When most people come to a point of crisis in their faith, emotions win and God gets buried. When all else would be lost Heather Caliri shed traditional constraints in an effort to connect with God. Read below to find how Caliri is bridging the gap and pick up her free ebook Dancing Back to Jesus: Post-Perfectionist Faith in Five Easy Verbs at her site HeatherCaliri.com
I used to be afraid of asking questions about my faith.
I avoided reading up controversial topics because the arguments might chip away at beliefs. I tried not to notice my cynicism or bitterness about Christian media or church services or spiritual practices.
The problem was that the longer I ignored my questions, the weaker my faith got. So I started asking them, unwillingly.
When I finally started asking questions, I went for the jugular. I asked,
Do I want to be a Christian? Really?
This was the question that seemed too terrifying to ask myself. After all, what if the answer was no?

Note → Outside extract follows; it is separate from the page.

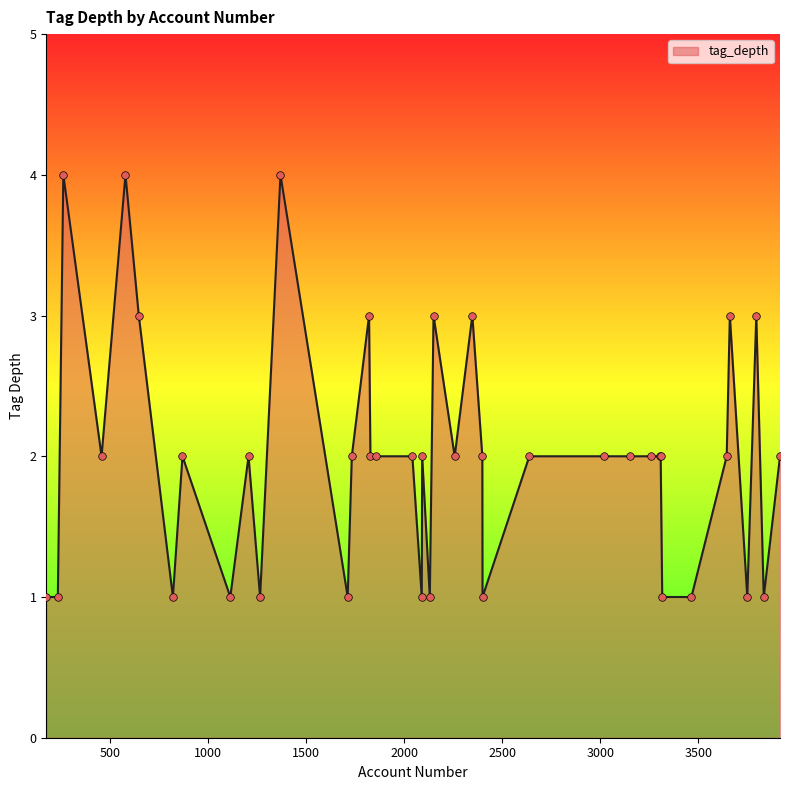

What is the maximum value shown in the chart?

4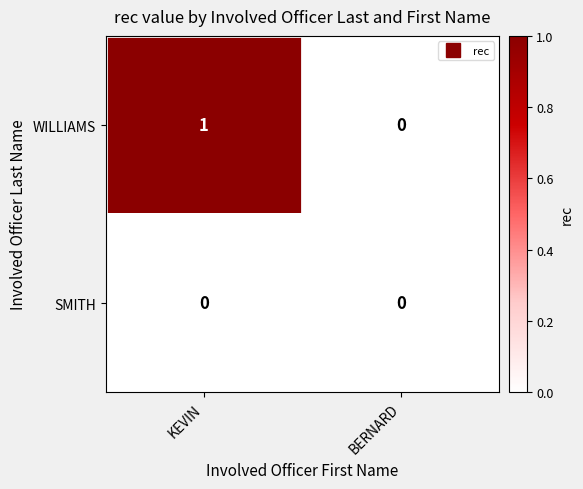

Which series has the widest spread of values?

WILLIAMS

My marriage was founded on faith. I taught my kids its principles. I devoted umpteen hours to growing, learning and maintaining beliefs, built community on what I’d thought was solid.

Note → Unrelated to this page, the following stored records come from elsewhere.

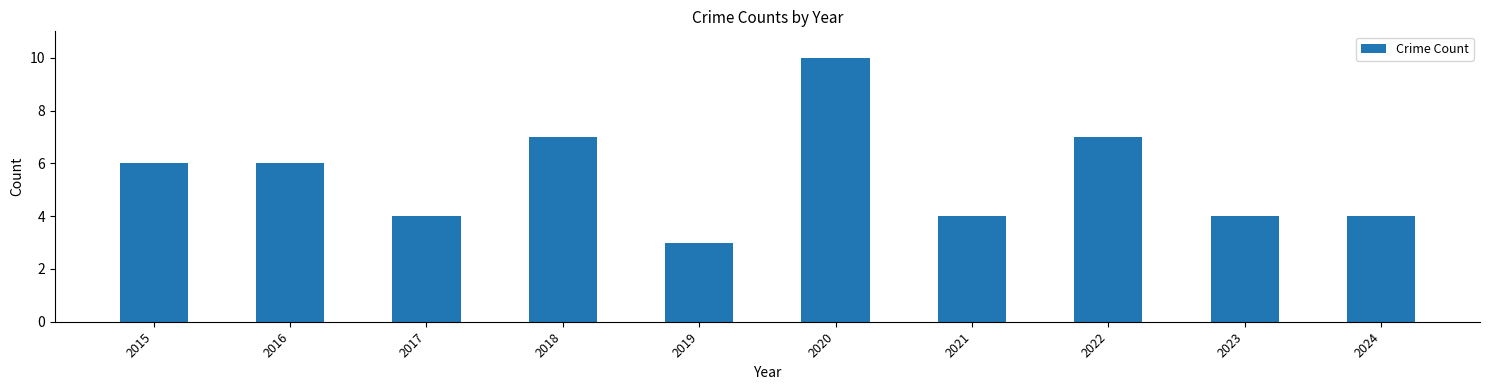

Approximately how many times larger is the value at 2015 compared to 2020?

0.6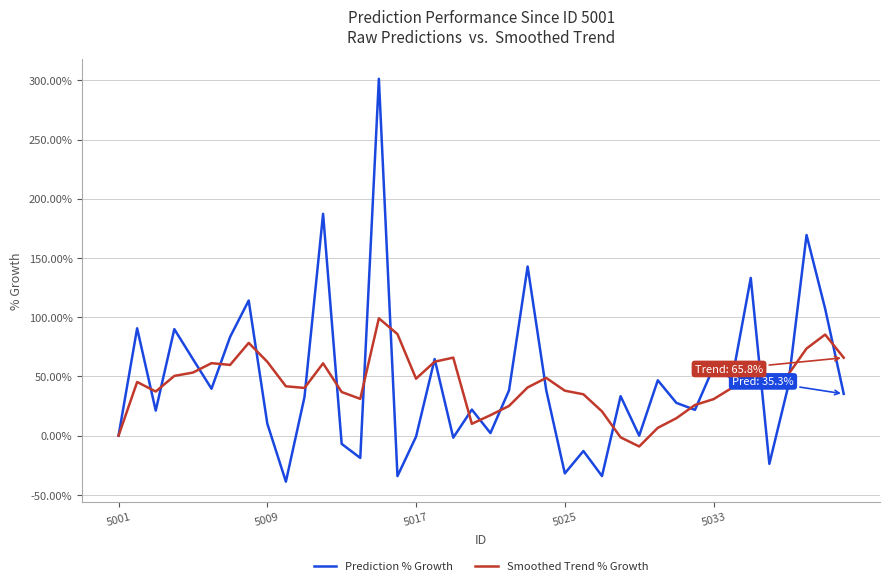

List the series in order of their peak value, lowest first.

Smoothed Trend % Growth, Prediction % Growth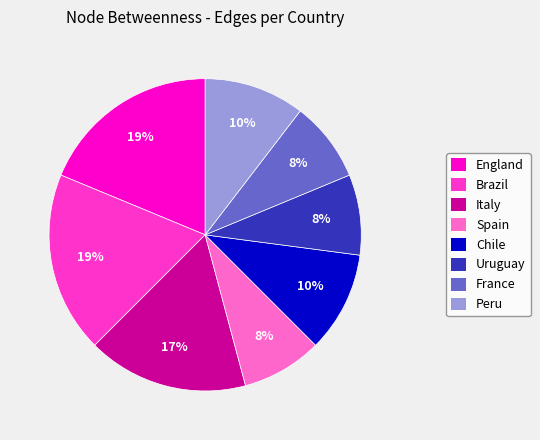

What percentage is the Peru slice, to the nearest percent?

10%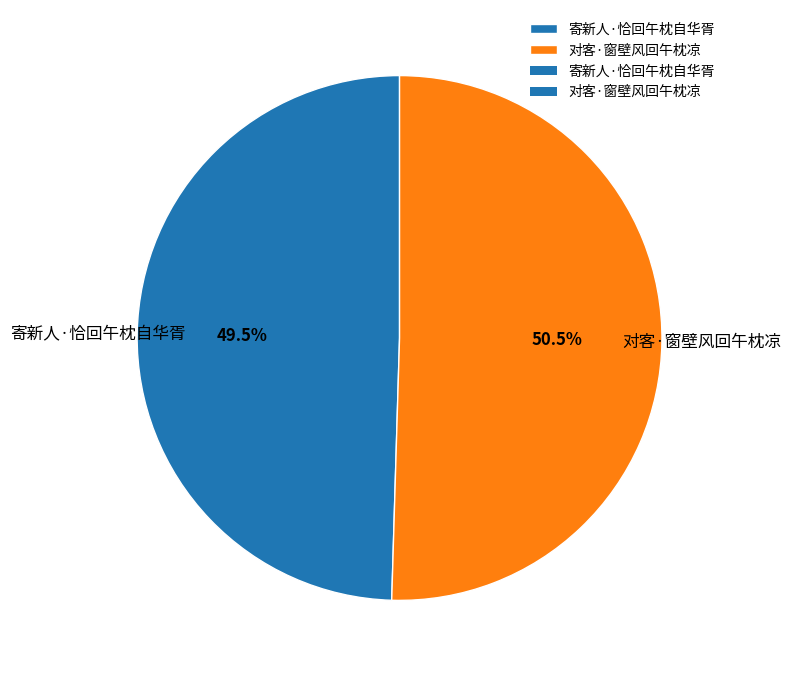

What is the ratio of the value at 对客·窗壁风回午枕凉 to the value at 寄新人·恰回午枕自华胥?

1.0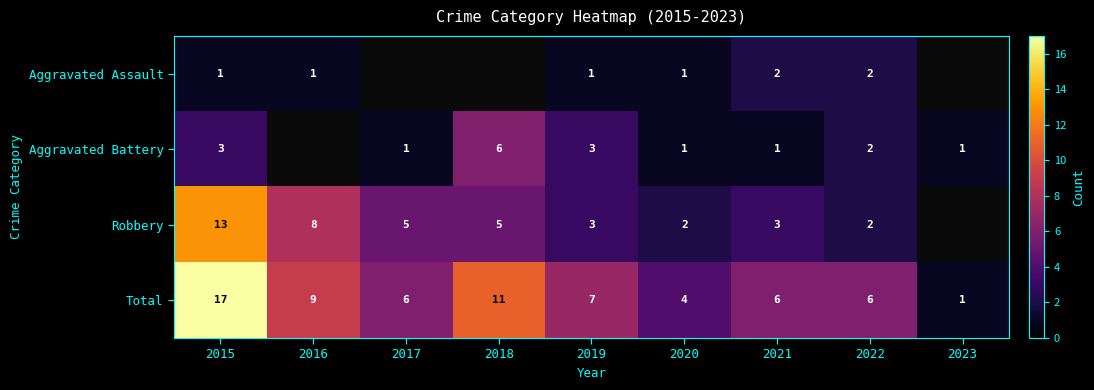

The value of Robbery at 2021 is 3. True or false?

True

I could undo all of that with one honest question.
The day I finally broke down and asked myself this, I was at the end of my rope. I disliked the Bible. I was sick and tired of church services. I avoided prayer and was suspicious of other Christians. What was left of my faith, anyway?

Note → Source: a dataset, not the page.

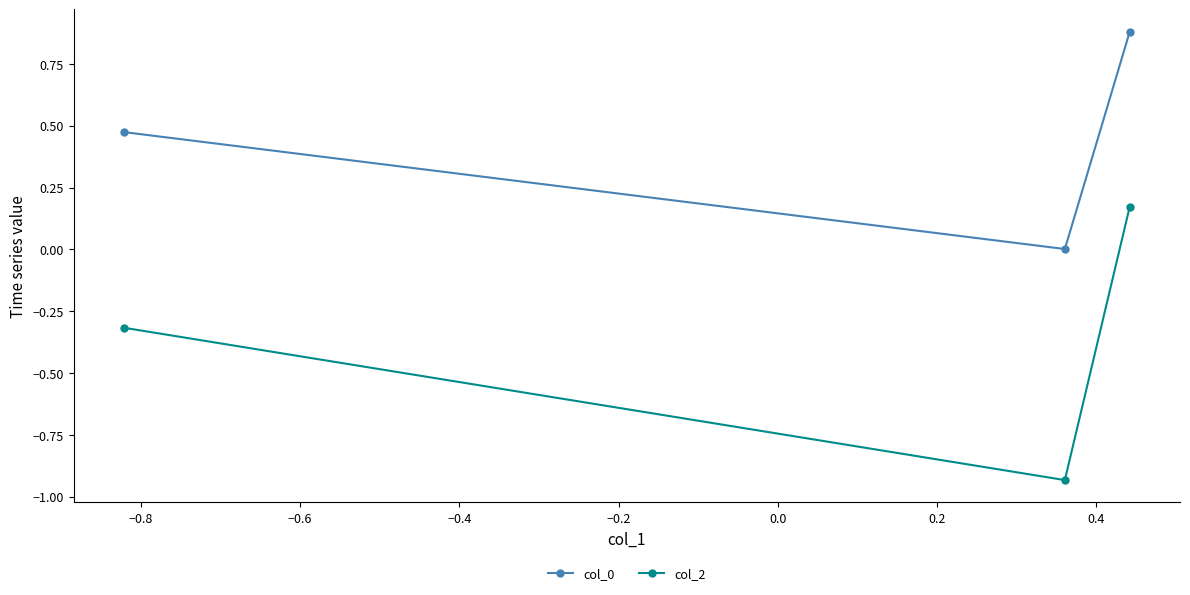

What is the maximum value for col_0?

0.9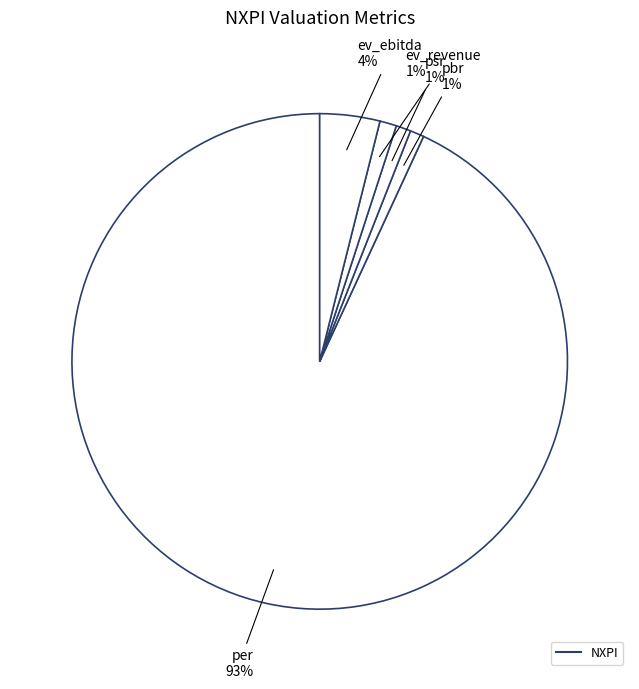

How many slices are in this pie chart?

5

That night, sleeplessness stalked me. Finally, I got out of bed, bent forward onto the floor, and to my surprise, I started crying out to God.
Please Lord, I said. I don’t want to leave you.
I had thought my love for Jesus had grown cold. But on the contrary, it had just been buried under my fear and avoidance. Underneath my cynicism, I knew that Jesus could bring my dead bones back to life.
When I realized I wanted to believe, despite how difficult it was, believing became a joyful choice. I wasn’t a Christian because others expected it or to win brownie points. I was following God because he was the desire of my heart.
After I realized I very much wanted to stay a Christian, another question occurred to me. What kind of a Christian? And was that an okay kind of Christian to be? Which led me to ask:
What does “orthodox” mean?
When I wondered if I wanted to be a Christian anymore, it turns out the real question was whether I wanted to still be conservative.
I want to take faith seriously, and not just cobble together my druthers and call it Jesus. I was also terrified of people not respecting my faith if it didn’t look like theirs.
So I crammed myself inside the kind of faith I saw around me, mostly Evangelical models. And those models are lovely, and life-giving, and still part of me, except when they aren’t.
So I started reading, exploring each question that made the label “conservative” or “evangelical” trouble me.
I looked into the history of Christianity. Got books on the Bible and hermeneutics. Read blogs of people asking questions like me.
In the end I realized that “Christian” or even “Evangelical” were words with a broad array of meanings. I might not fit everywhere, but I definitely fit somewhere.
I didn’t have to wear a straightjacket anymore.
Feeling comfortable with my quirky faith wasn’t enough, though. How then was I going to seek God?
What would “enough” look like when it came to spending time with Jesus?
I’ve stumbled through spiritual disciplines for most of my life, and the biggest hindrance is perfectionism, not laziness.
I was good at trying.
But I was terrible at grace.
A few books from Brene Brown under my belt, I knew that the antidote to perfectionism was “enough”. I needed an easy yoke.
So I made myself a litmus test for spiritual disciplines: if I didn’t enjoy it consistently, I didn’t need to do it.
Joy and peace have become my barometer instead of numbers, minutes, or “discipline.”
Finding my eagerness to seek God again has been transformative. One by one, I’m starting to be willing to try new disciplines, spend more time in prayer, and feel the desire to reach out to the Almighty with everything I have.
But one spiritual discipline still made me anxious. And it was a biggie. So I asked this:
Why don’t I enjoy the Bible?
The Everest of love/hate relationships in my spiritual life was the Bible. It was the discipline the church said I couldn’t do without, but that I always had trouble reading joyfully and consistently.
This question sent me poking back into my past. And what I found there was spiritual abuse.
It’s aftermath? There are large chunks of the good Book that trigger pain and anxiety for me.
Unwilling to abandon the Bible altogether, I started concentrating on the portions that didn’t reinjure me, like the Psalms. And for the parts I couldn’t read, I read posts and books about them, hoping to reframe the way I interpreted them.
And when “reading” and “studying” still proved difficult, I tried something radically different.
I tried “crafting” the Bible.
I very much hope to return to reading the Bible—the entire Bible—someday. But until then, I want to keep encountering God in His Word, however I can.
For a long time, I was afraid to ask questions about my faith. I thought questions might lead to slippery slopes or backsliding. Questions might undo the spirituality I clung to.
Instead, questions opened doors. Unloosed knots. Unlocked chains.
Questions set me free. Questions unleashed joy.
And questions set me down firmly in the middle of God’s abundant presence.